***** 本文

「鉄コン」と「アジカン」はベストマッチング
2018/01/09
そういえば、先日試写で見た『鉄コン筋クリート』もう一回見たくなってきたぞ。
独特過ぎるテイストを放つ「宝町」のあの凝った映像はクセになります、ホント。
あとは、やっぱりラストの音楽ですね。
エンドロールに流れるアジカン(アジアン・カンフー・ジェネレーション)の《或る街の群青》も「鉄コン」の世界観にピッタリ合っている。
映画のエンドロールって、映画館を出た後に定着しはじめる映画の記憶と、そこから芽生える今後の評価を大きく決定づける重要な要素だと思うのです。
たとえば、松尾スズキ監督の『イン・ザ・プール』という映画は、エンドロールにシュガー・ベイブの《ダウンタウン》を使用しています。
私の中では、もちろん、この映画、面白く観れたのですが、「なんだかよくわからないドタバタが続いてるなぁ」なんて思いながら観ていたことも確か。

**********
***** 提供データ

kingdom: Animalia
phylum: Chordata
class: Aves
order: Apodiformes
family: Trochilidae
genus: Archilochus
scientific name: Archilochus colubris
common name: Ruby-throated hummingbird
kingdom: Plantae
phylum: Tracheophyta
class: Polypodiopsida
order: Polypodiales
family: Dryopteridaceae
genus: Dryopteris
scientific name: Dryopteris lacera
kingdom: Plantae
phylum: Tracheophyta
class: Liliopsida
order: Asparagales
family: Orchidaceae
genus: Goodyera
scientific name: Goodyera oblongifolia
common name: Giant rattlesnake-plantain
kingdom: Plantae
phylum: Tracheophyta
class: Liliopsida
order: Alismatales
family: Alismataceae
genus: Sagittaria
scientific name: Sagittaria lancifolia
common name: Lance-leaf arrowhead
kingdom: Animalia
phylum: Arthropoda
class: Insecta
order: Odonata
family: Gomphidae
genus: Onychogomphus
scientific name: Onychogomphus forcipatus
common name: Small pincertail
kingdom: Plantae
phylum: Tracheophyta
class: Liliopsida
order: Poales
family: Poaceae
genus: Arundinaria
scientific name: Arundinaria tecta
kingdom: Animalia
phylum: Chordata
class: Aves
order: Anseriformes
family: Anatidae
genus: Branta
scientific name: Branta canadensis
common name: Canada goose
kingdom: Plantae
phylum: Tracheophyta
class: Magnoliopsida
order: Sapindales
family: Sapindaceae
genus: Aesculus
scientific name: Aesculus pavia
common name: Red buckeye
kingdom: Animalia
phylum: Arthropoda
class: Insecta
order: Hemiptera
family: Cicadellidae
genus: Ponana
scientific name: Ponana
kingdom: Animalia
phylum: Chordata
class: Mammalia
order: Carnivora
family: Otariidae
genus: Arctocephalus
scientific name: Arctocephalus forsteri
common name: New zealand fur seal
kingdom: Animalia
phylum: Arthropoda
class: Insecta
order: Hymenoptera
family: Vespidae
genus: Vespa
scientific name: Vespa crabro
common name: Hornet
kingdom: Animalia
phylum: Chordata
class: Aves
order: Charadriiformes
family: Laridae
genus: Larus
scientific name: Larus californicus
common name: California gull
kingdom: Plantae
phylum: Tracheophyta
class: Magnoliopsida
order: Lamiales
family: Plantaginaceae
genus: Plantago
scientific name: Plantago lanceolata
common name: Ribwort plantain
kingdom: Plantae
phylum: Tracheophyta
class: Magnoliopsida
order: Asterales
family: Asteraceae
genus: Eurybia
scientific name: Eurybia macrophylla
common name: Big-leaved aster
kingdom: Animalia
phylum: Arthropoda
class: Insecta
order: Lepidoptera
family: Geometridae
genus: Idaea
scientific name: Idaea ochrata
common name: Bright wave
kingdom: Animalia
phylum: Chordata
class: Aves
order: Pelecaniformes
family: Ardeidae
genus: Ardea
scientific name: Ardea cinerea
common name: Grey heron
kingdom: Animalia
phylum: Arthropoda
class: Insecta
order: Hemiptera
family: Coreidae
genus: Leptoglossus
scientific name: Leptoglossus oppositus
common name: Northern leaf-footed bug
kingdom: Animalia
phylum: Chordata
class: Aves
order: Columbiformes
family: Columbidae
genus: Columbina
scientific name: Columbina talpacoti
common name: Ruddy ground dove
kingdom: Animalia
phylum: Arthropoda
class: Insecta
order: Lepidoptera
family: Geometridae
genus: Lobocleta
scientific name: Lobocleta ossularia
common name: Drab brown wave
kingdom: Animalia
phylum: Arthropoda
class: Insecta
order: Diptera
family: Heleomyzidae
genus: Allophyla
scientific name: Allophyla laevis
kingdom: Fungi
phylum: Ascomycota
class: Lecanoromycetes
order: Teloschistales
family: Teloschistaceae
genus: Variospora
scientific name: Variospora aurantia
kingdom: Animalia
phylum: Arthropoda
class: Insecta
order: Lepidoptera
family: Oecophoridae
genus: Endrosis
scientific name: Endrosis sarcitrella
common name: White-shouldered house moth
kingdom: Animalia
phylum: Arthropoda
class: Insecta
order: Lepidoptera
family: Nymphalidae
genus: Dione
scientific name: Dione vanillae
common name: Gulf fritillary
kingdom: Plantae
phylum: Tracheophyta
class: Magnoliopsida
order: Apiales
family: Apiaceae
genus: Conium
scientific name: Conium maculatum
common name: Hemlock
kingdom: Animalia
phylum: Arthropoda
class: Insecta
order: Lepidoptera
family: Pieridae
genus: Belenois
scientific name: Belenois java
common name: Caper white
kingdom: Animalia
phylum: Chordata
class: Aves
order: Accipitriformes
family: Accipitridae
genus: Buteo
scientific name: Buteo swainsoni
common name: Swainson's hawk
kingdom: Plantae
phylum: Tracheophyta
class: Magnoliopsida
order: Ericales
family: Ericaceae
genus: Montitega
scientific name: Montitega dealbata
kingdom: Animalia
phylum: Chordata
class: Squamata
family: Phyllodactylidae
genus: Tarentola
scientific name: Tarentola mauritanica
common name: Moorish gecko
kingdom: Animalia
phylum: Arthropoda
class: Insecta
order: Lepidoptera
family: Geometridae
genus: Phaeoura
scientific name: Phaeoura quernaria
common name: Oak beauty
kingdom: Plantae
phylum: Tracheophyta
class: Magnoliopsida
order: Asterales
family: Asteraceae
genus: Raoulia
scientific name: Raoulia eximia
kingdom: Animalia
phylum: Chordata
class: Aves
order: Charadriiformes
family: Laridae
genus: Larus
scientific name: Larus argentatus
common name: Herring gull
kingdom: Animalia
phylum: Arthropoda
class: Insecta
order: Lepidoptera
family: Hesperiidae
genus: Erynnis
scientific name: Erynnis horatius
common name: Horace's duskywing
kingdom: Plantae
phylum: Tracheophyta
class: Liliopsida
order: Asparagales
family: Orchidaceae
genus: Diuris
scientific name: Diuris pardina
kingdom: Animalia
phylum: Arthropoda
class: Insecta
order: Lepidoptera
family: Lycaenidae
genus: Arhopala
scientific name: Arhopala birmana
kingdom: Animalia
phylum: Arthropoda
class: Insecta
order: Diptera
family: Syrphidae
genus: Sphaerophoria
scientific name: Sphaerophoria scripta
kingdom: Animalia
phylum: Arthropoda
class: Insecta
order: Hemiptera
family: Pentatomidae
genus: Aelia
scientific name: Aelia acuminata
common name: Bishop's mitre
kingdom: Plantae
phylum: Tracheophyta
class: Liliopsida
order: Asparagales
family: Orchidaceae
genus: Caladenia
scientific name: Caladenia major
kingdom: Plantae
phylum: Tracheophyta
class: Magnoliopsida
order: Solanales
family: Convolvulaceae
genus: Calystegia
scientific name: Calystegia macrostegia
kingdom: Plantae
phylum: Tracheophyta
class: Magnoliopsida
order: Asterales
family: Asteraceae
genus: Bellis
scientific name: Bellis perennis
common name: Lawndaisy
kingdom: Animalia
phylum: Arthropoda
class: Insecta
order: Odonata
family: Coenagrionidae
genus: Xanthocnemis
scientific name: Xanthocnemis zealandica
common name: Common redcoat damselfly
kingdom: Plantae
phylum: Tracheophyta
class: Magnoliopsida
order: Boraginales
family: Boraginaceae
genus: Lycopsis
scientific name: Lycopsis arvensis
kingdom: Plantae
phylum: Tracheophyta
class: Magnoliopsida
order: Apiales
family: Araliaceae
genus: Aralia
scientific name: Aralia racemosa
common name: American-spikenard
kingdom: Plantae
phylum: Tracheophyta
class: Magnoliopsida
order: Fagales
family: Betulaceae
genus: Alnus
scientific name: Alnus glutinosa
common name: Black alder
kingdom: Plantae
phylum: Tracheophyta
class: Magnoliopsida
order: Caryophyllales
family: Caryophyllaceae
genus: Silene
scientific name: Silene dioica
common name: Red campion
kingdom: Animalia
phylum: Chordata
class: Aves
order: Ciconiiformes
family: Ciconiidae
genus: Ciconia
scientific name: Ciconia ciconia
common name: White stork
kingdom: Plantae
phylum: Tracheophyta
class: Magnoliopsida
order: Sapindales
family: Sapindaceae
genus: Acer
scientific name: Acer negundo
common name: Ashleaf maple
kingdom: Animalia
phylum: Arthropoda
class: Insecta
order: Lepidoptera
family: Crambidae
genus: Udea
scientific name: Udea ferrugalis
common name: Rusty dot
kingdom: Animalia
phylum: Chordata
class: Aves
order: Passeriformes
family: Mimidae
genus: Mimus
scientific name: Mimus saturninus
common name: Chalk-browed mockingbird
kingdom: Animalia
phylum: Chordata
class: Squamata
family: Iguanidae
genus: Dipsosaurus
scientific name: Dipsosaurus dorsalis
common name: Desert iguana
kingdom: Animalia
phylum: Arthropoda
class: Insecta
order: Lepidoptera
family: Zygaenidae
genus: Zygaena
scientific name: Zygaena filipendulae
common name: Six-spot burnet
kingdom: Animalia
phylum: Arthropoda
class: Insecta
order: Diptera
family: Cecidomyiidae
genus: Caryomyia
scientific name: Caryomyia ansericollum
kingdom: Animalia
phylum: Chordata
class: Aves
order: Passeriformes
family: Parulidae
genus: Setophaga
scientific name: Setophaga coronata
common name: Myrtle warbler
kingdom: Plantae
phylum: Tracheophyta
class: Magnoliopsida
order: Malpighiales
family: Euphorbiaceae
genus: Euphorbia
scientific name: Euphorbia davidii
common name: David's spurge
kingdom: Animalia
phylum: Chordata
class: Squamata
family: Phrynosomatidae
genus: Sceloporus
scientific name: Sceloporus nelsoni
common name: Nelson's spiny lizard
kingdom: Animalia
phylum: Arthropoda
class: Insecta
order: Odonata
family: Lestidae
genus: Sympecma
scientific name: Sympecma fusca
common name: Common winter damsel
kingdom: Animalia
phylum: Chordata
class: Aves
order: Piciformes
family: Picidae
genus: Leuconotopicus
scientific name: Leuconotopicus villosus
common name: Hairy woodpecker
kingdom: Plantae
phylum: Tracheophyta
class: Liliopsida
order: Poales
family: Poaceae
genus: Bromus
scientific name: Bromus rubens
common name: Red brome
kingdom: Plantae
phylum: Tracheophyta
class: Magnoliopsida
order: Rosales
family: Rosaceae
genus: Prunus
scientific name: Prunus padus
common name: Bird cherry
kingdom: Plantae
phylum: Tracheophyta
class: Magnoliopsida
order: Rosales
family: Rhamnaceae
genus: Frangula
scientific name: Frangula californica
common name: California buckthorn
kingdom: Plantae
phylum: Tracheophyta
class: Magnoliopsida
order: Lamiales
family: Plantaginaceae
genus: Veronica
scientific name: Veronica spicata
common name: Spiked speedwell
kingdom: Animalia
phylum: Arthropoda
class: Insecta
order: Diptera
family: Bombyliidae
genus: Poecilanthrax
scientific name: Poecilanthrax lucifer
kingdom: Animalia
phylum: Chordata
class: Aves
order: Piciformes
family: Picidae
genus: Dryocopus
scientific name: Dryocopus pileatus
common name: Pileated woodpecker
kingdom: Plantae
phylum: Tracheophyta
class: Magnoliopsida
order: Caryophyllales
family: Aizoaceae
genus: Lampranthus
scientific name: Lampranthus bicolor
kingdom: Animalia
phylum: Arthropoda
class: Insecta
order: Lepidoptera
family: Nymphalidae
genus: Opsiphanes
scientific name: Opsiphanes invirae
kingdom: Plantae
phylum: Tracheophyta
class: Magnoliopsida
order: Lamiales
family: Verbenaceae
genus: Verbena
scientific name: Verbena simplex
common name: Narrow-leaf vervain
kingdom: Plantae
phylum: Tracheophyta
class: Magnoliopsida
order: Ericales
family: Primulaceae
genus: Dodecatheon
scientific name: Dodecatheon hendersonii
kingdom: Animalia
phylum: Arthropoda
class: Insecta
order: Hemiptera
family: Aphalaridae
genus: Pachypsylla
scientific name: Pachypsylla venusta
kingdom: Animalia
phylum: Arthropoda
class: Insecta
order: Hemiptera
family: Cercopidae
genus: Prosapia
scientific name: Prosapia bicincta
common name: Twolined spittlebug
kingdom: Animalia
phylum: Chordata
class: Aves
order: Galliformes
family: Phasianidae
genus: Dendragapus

**********

§ 課題:
• A. 本文について、次の問いに答えてください。
(i) 『鉄コン筋クリート』のエンドロールに流れるアジカンの曲は何か。
(ii) 『イン・ザ・プール』の監督は誰か。
(iii) 『イン・ザ・プール』のエンドロールで使われているのは、どのアーティストの何という曲か。
• B. データの行のうち、「genus: Tarentola」を含む行で始まり「genus: Bellis」を含む行で終わる部分を、両端の行も含めて一字一句変えずに書き写すこと。
本文とデータの行は、互いに独立した別々の資料である。

§ 解答一覧:
• A.
(i) 《或る街の群青》
(ii) 松尾スズキ
(iii) シュガー・ベイブの《ダウンタウン》

• B.
genus: Tarentola
scientific name: Tarentola mauritanica
common name: Moorish gecko
kingdom: Animalia
phylum: Arthropoda
class: Insecta
order: Lepidoptera
family: Geometridae
genus: Phaeoura
scientific name: Phaeoura quernaria
common name: Oak beauty
kingdom: Plantae
phylum: Tracheophyta
class: Magnoliopsida
order: Asterales
family: Asteraceae
genus: Raoulia
scientific name: Raoulia eximia
kingdom: Animalia
phylum: Chordata
class: Aves
order: Charadriiformes
family: Laridae
genus: Larus
scientific name: Larus argentatus
common name: Herring gull
kingdom: Animalia
phylum: Arthropoda
class: Insecta
order: Lepidoptera
family: Hesperiidae
genus: Erynnis
scientific name: Erynnis horatius
common name: Horace's duskywing
kingdom: Plantae
phylum: Tracheophyta
class: Liliopsida
order: Asparagales
family: Orchidaceae
genus: Diuris
scientific name: Diuris pardina
kingdom: Animalia
phylum: Arthropoda
class: Insecta
order: Lepidoptera
family: Lycaenidae
genus: Arhopala
scientific name: Arhopala birmana
kingdom: Animalia
phylum: Arthropoda
class: Insecta
order: Diptera
family: Syrphidae
genus: Sphaerophoria
scientific name: Sphaerophoria scripta
kingdom: Animalia
phylum: Arthropoda
class: Insecta
order: Hemiptera
family: Pentatomidae
genus: Aelia
scientific name: Aelia acuminata
common name: Bishop's mitre
kingdom: Plantae
phylum: Tracheophyta
class: Liliopsida
order: Asparagales
family: Orchidaceae
genus: Caladenia
scientific name: Caladenia major
kingdom: Plantae
phylum: Tracheophyta
class: Magnoliopsida
order: Solanales
family: Convolvulaceae
genus: Calystegia
scientific name: Calystegia macrostegia
kingdom: Plantae
phylum: Tracheophyta
class: Magnoliopsida
order: Asterales
family: Asteraceae
genus: Bellis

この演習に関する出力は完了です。